Mark each section of the weave on which you wish to place an embroidery design. I use little dots!
Now "un-weave" your basket!!! The wood veneer paper actually allows you to do this quite easily - in fact it seems easier than doing so with paper.
In my case, all my dots appeared on one heart section!
Notice all the little marked squares and the dots marking the squares on which I will create a little mini embroidery.
Use a thin needle to mark the holes in your design where your embroidery needle will be placed.
I actually sort of just did this step by eye, but certainly you could draw the design on the paper side and then make your needle holes.
If you look closely, you can see the configurations of needle holes for both stars and trees.
Complete the embroidery and re-weave the heart!
Note: In my experience, one strand of floss is the best choice so your stitches will not interfere with the weaving process.
Simple designs are best. Too many holes too close together will result in unwanted tears in the material.
I have to admit this one is my favorite!!
I was delighted to find that craft scissors will easily cut beautiful edges. I cut only along the outside edges at the top of the heart and the strip for hanging. Haven't experimented with the "legs" - yet!
The wood side of the wood veneer paper will take color beautifully. The stain accentuates the wood grain which makes it even prettier!

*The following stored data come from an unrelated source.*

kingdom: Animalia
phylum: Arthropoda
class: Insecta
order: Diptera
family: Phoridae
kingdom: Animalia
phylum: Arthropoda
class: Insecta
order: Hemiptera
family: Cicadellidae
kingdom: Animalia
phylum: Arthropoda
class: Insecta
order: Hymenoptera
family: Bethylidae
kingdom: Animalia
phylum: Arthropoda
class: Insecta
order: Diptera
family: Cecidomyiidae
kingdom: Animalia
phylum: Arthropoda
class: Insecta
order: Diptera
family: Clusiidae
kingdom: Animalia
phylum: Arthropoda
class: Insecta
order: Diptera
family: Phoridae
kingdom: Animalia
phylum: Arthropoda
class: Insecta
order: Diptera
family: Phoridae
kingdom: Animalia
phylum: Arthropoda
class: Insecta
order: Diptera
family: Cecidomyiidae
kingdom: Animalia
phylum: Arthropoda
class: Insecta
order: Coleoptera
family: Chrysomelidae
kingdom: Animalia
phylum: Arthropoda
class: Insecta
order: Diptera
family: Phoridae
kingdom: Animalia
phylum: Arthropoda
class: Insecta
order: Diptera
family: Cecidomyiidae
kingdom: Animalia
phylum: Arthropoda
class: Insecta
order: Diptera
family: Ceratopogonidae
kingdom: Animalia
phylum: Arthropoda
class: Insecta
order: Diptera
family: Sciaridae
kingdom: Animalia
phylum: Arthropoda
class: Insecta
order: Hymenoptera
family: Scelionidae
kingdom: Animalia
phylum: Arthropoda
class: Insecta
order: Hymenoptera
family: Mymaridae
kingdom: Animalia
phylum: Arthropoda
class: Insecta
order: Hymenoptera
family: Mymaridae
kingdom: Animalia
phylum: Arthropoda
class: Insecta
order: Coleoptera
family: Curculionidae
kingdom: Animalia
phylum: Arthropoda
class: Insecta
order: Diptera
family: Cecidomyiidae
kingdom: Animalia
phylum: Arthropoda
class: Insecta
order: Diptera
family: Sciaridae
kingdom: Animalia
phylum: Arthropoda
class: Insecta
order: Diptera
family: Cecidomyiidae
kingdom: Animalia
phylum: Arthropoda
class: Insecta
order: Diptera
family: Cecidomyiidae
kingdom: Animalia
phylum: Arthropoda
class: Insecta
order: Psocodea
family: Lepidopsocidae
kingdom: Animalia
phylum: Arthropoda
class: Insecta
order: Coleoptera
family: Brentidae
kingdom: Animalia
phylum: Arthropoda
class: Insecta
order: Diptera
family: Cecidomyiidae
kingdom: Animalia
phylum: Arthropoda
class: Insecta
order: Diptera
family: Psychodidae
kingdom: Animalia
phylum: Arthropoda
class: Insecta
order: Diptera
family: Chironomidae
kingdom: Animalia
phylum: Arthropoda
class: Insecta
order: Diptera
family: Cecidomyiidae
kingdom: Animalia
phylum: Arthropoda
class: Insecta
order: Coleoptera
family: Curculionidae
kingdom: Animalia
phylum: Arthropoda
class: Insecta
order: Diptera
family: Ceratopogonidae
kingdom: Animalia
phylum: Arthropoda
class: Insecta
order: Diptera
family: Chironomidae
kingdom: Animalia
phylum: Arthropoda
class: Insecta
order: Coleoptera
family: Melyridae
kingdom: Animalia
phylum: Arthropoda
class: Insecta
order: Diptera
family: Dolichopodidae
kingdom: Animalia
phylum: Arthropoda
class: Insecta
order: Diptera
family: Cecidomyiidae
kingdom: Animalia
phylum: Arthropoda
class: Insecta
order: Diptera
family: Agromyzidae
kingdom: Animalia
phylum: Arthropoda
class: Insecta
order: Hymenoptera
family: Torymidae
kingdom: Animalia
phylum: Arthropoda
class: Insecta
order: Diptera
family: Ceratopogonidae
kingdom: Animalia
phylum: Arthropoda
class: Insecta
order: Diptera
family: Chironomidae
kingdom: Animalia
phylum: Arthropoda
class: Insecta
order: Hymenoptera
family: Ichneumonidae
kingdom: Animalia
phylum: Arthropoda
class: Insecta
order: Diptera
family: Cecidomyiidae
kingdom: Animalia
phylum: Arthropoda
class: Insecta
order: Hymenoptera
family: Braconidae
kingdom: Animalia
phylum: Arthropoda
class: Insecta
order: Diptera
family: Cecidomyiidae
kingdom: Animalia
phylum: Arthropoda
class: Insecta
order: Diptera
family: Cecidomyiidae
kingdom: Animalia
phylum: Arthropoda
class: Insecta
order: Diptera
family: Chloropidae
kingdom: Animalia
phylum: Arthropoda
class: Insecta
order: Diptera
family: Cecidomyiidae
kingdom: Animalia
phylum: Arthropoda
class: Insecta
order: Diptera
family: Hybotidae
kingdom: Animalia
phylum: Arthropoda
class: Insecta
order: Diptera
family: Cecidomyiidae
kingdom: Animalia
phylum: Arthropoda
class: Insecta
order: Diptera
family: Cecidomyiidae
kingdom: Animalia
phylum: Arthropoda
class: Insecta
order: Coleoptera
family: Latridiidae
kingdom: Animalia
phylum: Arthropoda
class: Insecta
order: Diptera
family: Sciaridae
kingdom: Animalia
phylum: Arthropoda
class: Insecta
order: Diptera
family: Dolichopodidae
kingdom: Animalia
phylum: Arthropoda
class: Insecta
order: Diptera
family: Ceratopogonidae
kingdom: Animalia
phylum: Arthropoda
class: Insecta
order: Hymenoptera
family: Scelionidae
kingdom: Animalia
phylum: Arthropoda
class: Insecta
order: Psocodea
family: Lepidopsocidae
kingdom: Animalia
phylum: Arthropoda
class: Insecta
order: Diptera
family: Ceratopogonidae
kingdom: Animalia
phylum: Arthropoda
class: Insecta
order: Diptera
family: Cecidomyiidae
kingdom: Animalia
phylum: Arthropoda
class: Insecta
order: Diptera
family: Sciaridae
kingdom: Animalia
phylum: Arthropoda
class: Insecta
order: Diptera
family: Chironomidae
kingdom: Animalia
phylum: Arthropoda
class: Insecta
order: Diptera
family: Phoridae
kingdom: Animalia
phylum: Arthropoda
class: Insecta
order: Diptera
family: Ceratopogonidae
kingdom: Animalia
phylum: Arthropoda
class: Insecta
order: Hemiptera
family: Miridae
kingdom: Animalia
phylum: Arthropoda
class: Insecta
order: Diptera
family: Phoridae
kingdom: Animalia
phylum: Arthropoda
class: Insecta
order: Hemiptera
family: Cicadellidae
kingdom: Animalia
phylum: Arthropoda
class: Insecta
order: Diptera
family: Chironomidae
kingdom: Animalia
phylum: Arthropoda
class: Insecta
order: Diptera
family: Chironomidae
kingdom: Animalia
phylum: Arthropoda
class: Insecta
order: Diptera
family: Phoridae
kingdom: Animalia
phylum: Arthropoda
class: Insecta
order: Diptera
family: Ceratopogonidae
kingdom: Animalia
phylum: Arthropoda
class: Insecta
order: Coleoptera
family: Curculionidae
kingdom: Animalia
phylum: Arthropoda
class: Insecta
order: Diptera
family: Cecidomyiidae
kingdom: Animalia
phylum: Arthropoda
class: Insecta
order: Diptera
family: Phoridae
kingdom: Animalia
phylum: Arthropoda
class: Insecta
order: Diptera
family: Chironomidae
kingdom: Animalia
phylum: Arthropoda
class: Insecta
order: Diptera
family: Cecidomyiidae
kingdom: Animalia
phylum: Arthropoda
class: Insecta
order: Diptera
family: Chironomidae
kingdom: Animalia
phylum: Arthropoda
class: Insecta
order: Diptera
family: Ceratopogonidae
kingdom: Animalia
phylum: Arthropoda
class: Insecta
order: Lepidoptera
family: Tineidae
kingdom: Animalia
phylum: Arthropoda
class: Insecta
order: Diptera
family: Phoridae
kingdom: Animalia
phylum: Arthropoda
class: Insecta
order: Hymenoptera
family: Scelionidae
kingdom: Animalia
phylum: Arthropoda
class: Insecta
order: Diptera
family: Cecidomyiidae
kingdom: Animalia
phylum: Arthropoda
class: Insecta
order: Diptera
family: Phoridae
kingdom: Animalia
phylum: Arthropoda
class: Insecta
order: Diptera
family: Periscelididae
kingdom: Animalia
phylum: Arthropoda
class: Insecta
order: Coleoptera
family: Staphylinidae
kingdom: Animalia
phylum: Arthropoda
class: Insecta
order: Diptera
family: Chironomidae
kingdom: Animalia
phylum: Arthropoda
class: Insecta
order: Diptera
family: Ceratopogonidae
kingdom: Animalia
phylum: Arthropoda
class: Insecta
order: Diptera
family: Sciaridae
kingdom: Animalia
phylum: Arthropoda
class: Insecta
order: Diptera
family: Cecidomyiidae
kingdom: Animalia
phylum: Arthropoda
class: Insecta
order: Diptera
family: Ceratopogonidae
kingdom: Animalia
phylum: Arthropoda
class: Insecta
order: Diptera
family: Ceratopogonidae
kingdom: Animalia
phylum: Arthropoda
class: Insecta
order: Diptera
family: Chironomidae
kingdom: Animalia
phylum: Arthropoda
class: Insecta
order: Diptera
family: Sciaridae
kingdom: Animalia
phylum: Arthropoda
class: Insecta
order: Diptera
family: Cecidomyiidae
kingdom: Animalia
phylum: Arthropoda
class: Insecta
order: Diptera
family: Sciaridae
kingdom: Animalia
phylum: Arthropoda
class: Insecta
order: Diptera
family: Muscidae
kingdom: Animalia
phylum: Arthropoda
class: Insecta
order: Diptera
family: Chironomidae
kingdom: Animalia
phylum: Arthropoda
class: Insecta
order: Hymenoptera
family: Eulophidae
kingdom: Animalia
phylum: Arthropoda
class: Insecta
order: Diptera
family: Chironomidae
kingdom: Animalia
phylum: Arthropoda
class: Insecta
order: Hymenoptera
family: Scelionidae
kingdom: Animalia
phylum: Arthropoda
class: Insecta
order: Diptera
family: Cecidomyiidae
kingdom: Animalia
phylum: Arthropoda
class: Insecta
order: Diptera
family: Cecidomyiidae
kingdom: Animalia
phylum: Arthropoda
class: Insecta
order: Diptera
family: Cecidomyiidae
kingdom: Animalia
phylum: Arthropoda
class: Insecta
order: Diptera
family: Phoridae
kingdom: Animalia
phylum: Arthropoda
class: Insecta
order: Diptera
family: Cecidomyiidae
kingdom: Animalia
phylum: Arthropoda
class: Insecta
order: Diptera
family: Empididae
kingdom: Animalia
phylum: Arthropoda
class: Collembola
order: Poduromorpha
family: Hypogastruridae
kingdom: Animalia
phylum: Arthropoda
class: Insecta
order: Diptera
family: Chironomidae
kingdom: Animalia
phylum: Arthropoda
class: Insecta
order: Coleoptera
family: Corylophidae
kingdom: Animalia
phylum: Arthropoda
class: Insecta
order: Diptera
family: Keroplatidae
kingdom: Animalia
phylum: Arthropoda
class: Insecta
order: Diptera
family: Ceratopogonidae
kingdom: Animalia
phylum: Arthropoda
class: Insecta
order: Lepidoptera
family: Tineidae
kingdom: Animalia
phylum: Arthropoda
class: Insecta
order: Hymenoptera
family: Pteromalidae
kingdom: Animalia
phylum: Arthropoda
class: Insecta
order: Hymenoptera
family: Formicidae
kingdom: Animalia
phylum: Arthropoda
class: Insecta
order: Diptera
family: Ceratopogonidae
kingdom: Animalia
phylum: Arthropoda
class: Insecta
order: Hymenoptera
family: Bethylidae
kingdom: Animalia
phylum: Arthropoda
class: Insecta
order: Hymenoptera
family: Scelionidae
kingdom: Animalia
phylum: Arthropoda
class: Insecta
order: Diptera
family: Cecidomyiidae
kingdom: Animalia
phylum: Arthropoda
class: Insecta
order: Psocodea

Sharpies, gel pens, and Pitt pens are all great for adding small touches of color. However, to "wash" the entire surface of the heart template with color, a watercolor paint set designed for kids works well.
Apply the color as evenly or unevenly as you like.
Note that the wood veneer paper will curl almost any time it comes in contact with "wet" materials like paint or Mod Podge. But once the paint (or glue) is dry, a little time under a heavy book will cure the problem. In any case, once the heart is woven, the curl is gone anyway!
Weave the two sides of the heart together, attach a hanging loop and fill with goodies!
Someone could even make an Advent calendar garland using these little hearts! I am not going to because I already have 6 very active Advent Calendars and am currently occupied with a knitted Advent Tree designed by Alan Dart (which I am sharing later this month).
But "someone" could make one. I am just saying'.
Tomte knitted from a pattern by Alan Dart. Jultomtar.
Little birch wood hearts are fun to make! Pretty on trees! Great on packages! Cool as garland! Make some and share!!! I would love to see yours!!